Italian oil group Eni said on Thursday it had made a giant natural gas discovery off Mozambique, the biggest in its history, confirming expectations that East Africa is set to emerge as a major gas exporter after recent finds.

Eni said the discovery of gas at a first exploration well in Mozambique's offshore Area 4 exceeded pre-drill expectations and would help it strengthen its position in Africa.

This is a new stage in our conquest of Africa and a strong impulse for our business in the Pacific and Indian ocean area, Chief Executive Paolo Scaroni told a conference call on the discovery.

The find came at the Mamba South 1 well, Eni said in a statement, adding the Mamba South area could contain some 425 bcm of gas.

A further four wells in the area will be drilled in the next 12 to 18 months, Eni's E&P head Claudio Descalzi said. The project is expected to add 2 billion barrels of oil equivalent to reserves and boost production by around 300,000 barrels of oil equivalent per day (boepd).

Eni is the operator of Area 4 with a 70 percent stake. Co-owners are Portugal's Galp Energia, South Korea's KOGAS and Mozambique state-owned energy company ENH.

Shares in Eni and Galp ended 0.64 percent and 2.8 percent higher respectively, while the European oil and gas index closed down 0.98 percent.


Mozambique, one of the poorest countries in the world with little heavy industry, looks set to cash in on a gas bonanza as oil and gas companies flock to East Africa to tap the area's potential.

Earlier this month U.S. explorer Anadarko Petroleum Corp raised its estimate of the amount of natural gas it has discovered offshore Mozambique by two thirds, lifting hopes East Africa could become a major gas exporter.

Drilling is progressing in Tanzania, Madagascar and Kenya, and explorers expect more big gas finds which could make the area a major exporter of gas to Asia.
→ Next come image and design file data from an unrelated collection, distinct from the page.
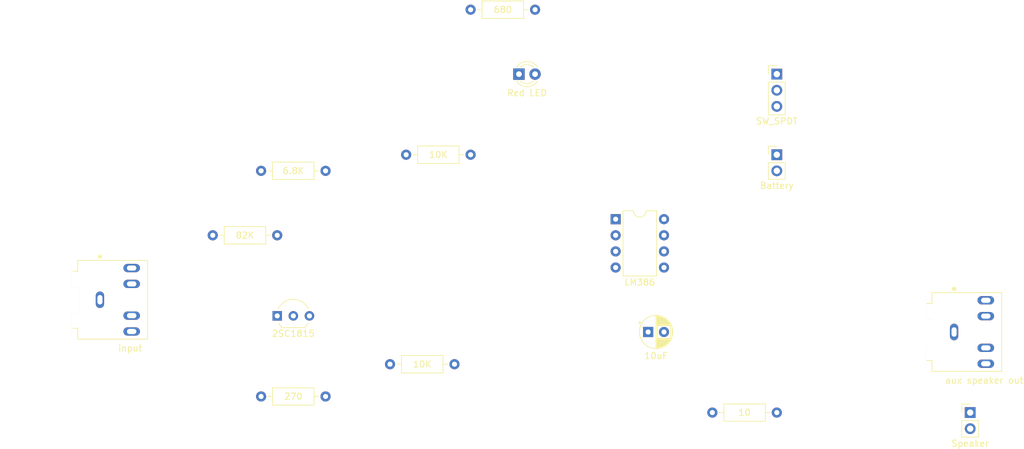
<source format=kicad_pcb>
(kicad_pcb (version 20221018) (generator pcbnew)

  (general
    (thickness 1.6)
  )

  (paper "A4")
  (layers
    (0 "F.Cu" signal)
    (31 "B.Cu" signal)
    (32 "B.Adhes" user "B.Adhesive")
    (33 "F.Adhes" user "F.Adhesive")
    (34 "B.Paste" user)
    (35 "F.Paste" user)
    (36 "B.SilkS" user "B.Silkscreen")
    (37 "F.SilkS" user "F.Silkscreen")
    (38 "B.Mask" user)
    (39 "F.Mask" user)
    (40 "Dwgs.User" user "User.Drawings")
    (41 "Cmts.User" user "User.Comments")
    (42 "Eco1.User" user "User.Eco1")
    (43 "Eco2.User" user "User.Eco2")
    (44 "Edge.Cuts" user)
    (45 "Margin" user)
    (46 "B.CrtYd" user "B.Courtyard")
    (47 "F.CrtYd" user "F.Courtyard")
    (48 "B.Fab" user)
    (49 "F.Fab" user)
    (50 "User.1" user)
    (51 "User.2" user)
    (52 "User.3" user)
    (53 "User.4" user)
    (54 "User.5" user)
    (55 "User.6" user)
    (56 "User.7" user)
    (57 "User.8" user)
    (58 "User.9" user)
  )

  (setup
    (pad_to_mask_clearance 0)
    (pcbplotparams
      (layerselection 0x00010fc_ffffffff)
      (plot_on_all_layers_selection 0x0000000_00000000)
      (disableapertmacros false)
      (usegerberextensions false)
      (usegerberattributes true)
      (usegerberadvancedattributes true)
      (creategerberjobfile true)
      (dashed_line_dash_ratio 12.000000)
      (dashed_line_gap_ratio 3.000000)
      (svgprecision 4)
      (plotframeref false)
      (viasonmask false)
      (mode 1)
      (useauxorigin false)
      (hpglpennumber 1)
      (hpglpenspeed 20)
      (hpglpendiameter 15.000000)
      (dxfpolygonmode true)
      (dxfimperialunits true)
      (dxfusepcbnewfont true)
      (psnegative false)
      (psa4output false)
      (plotreference true)
      (plotvalue true)
      (plotinvisibletext false)
      (sketchpadsonfab false)
      (subtractmaskfromsilk false)
      (outputformat 1)
      (mirror false)
      (drillshape 1)
      (scaleselection 1)
      (outputdirectory "")
    )
  )

  (net 0 "")
  (net 1 "Net-(BT1-+)")
  (net 2 "GND")
  (net 3 "Net-(C6-Pad1)")
  (net 4 "Net-(C6-Pad2)")
  (net 5 "Net-(D1-A)")
  (net 6 "Net-(J2-Pad10)")
  (net 7 "Net-(Q1-E)")
  (net 8 "Net-(Q1-C)")
  (net 9 "Net-(Q1-B)")
  (net 10 "Net-(C5-Pad1)")
  (net 11 "VCC")
  (net 12 "Net-(U1-+)")
  (net 13 "Net-(C2-Pad2)")
  (net 14 "unconnected-(SW1-A-Pad1)")
  (net 15 "Net-(C2-Pad1)")
  (net 16 "unconnected-(U1-BYPASS-Pad7)")
  (net 17 "Net-(J1-Pad2)")
  (net 18 "Net-(C8-Pad2)")

  (footprint "Connector_PinHeader_2.54mm:PinHeader_1x02_P2.54mm_Vertical" (layer "F.Cu") (at 193.04 86.36))

  (footprint "Evan's parts:CUI_SJ1-3525N" (layer "F.Cu") (at 55.88 68.58))

  (footprint "Evan's parts:CUI_SJ1-3525N" (layer "F.Cu") (at 190.5 73.66))

  (footprint "Resistor_THT:R_Axial_DIN0207_L6.3mm_D2.5mm_P10.16mm_Horizontal" (layer "F.Cu") (at 101.6 78.74))

  (footprint "Capacitor_THT:CP_Radial_D5.0mm_P2.50mm" (layer "F.Cu") (at 142.28 73.66))

  (footprint "Resistor_THT:R_Axial_DIN0207_L6.3mm_D2.5mm_P10.16mm_Horizontal" (layer "F.Cu") (at 152.4 86.36))

  (footprint "Resistor_THT:R_Axial_DIN0207_L6.3mm_D2.5mm_P10.16mm_Horizontal" (layer "F.Cu") (at 73.66 58.42))

  (footprint "Resistor_THT:R_Axial_DIN0207_L6.3mm_D2.5mm_P10.16mm_Horizontal" (layer "F.Cu") (at 81.28 48.26))

  (footprint "Resistor_THT:R_Axial_DIN0207_L6.3mm_D2.5mm_P10.16mm_Horizontal" (layer "F.Cu") (at 81.28 83.82))

  (footprint "Resistor_THT:R_Axial_DIN0207_L6.3mm_D2.5mm_P10.16mm_Horizontal" (layer "F.Cu") (at 114.3 22.86))

  (footprint "Resistor_THT:R_Axial_DIN0207_L6.3mm_D2.5mm_P10.16mm_Horizontal" (layer "F.Cu") (at 104.14 45.72))

  (footprint "Connector_PinHeader_2.54mm:PinHeader_1x02_P2.54mm_Vertical" (layer "F.Cu") (at 162.56 45.72))

  (footprint "Package_TO_SOT_THT:TO-92_Inline_Wide" (layer "F.Cu") (at 83.82 71.12))

  (footprint "LED_THT:LED_D3.0mm" (layer "F.Cu") (at 121.92 33.02))

  (footprint "Connector_PinHeader_2.54mm:PinHeader_1x03_P2.54mm_Vertical" (layer "F.Cu") (at 162.56 33.02))

  (footprint "Package_DIP:DIP-8_W7.62mm" (layer "F.Cu") (at 137.16 55.88))

)

</source>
The exploration success in Mozambique expands the leadership of Eni in Africa by opening a new eastern front of activities, Eni said.

Eni is one of the largest operators in Africa where it produces some 1 million of the firm's 1.8 million boepd. It expects production on the continent to grow by 2 percent per year to 2014.

The sheer size of Mozambique discovery is expected to lead to large-scale gas development with exports of liquefied natural gas (LNG) to regional and international markets and supply to the domestic market, Eni said.

Scaroni said the group will build an LNG plant in the country, adding it had the resources to build it alone.

The Mozambique discovery, part of Eni's strategy to identify new areas with a high mining potential, is in the north of the country near the Anadarko finds.